- PASSAGE TO READ
# Enterprise mk 1550 lathe manual



## METALTERRY (Jul 29, 2017)

I just bought an old Enterprise 1550 lathe and was looking for a manual and parts list for this. I know that the company is out of business and parts are hard to find but the lathe is in great condition. If there is anybody with any info on these lathe I would appreciate it.


----------



## Chipper5783 (Aug 18, 2017)

Well, I am your guy.  I have a pretty clean copy of the manual, which I scanned and posted in the "Downloads" section here on HM.  June of 2017

Please tell us how the machine came to you, post pictures, what kind of condition is it in, how well dressed is it - introduce yourself.

Best regards, David


----------



## Chipper5783 (Aug 20, 2017)

http://www.hobby-machinist.com/threads/misore-enterprise-1550-spindle-torque-spec.38893/

Hi Terry, how have you made out on your 1550 lathe?  Have you got it running?  Attached is a link to another Enterprise 1550 discussion - and it has a couple pictures of my machine.  David


----------



## sunagg (Aug 21, 2021)

[Lines of data]

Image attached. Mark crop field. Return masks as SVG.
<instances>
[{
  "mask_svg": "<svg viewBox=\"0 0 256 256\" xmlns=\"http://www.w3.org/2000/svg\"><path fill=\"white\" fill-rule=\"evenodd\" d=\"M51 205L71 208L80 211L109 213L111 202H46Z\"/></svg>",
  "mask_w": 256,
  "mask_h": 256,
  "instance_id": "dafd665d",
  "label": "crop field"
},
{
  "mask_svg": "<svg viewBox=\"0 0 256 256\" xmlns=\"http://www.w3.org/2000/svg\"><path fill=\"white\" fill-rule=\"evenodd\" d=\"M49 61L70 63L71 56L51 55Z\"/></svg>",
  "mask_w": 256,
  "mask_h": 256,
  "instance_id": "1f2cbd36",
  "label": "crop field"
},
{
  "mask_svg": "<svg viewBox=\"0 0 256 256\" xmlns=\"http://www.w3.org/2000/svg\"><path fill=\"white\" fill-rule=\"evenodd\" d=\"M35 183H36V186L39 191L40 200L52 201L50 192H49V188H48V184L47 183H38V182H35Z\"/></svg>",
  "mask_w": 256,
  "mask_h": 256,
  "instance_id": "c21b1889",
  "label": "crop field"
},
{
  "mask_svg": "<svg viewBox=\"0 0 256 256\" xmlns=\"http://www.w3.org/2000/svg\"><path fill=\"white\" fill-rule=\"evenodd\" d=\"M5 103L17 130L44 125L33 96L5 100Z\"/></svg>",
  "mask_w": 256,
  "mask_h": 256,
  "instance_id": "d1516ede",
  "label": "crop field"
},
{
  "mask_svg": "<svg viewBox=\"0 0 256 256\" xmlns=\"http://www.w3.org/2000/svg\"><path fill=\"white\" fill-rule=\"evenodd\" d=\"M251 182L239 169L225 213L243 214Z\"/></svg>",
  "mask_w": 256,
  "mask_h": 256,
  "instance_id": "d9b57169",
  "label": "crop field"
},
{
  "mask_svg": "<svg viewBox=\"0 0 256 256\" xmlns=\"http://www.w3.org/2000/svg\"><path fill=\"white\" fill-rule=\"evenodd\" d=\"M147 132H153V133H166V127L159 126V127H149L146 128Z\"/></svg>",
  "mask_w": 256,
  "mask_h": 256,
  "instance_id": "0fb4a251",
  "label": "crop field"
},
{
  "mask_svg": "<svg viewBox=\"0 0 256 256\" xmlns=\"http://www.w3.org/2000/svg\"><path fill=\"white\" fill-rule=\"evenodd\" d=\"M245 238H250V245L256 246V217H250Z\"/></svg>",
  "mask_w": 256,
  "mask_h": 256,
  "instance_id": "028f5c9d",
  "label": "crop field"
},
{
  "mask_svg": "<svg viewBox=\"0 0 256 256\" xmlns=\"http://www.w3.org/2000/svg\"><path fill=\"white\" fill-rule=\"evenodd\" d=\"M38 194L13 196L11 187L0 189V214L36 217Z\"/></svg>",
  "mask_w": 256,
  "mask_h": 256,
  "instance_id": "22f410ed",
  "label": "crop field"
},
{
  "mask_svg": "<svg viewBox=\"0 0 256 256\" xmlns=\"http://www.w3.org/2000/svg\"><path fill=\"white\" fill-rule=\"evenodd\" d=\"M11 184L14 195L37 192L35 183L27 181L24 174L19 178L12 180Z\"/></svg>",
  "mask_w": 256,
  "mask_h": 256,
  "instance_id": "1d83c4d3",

- CHALLENGE
Continue the forum thread about the Enterprise 1550 lathe manual, starting right after its last line.

- RESULT OF THIS TASK
Chipper5783 said:


> Well, I am your guy.  I have a pretty clean copy of the manual, which I scanned and posted in the "Downloads" section here on HM.  June of 2017
> 
> Please tell us how the machine came to you, post pictures, what kind of condition is it in, how well dressed is it - introduce yourself.
> 
> Best regards, David


Why can't I download it. It saya no permission to download.


----------



## Richard King 2 (Aug 23, 2021)

At one time Enterprise lathes were imported from India....I met the company owner many moons ago after she got out.   The President at the time was a lady and she served time in federal prison for removing the made in India sticker and said they were made in the USA.  She sold some to a USA military base and they found out....oops...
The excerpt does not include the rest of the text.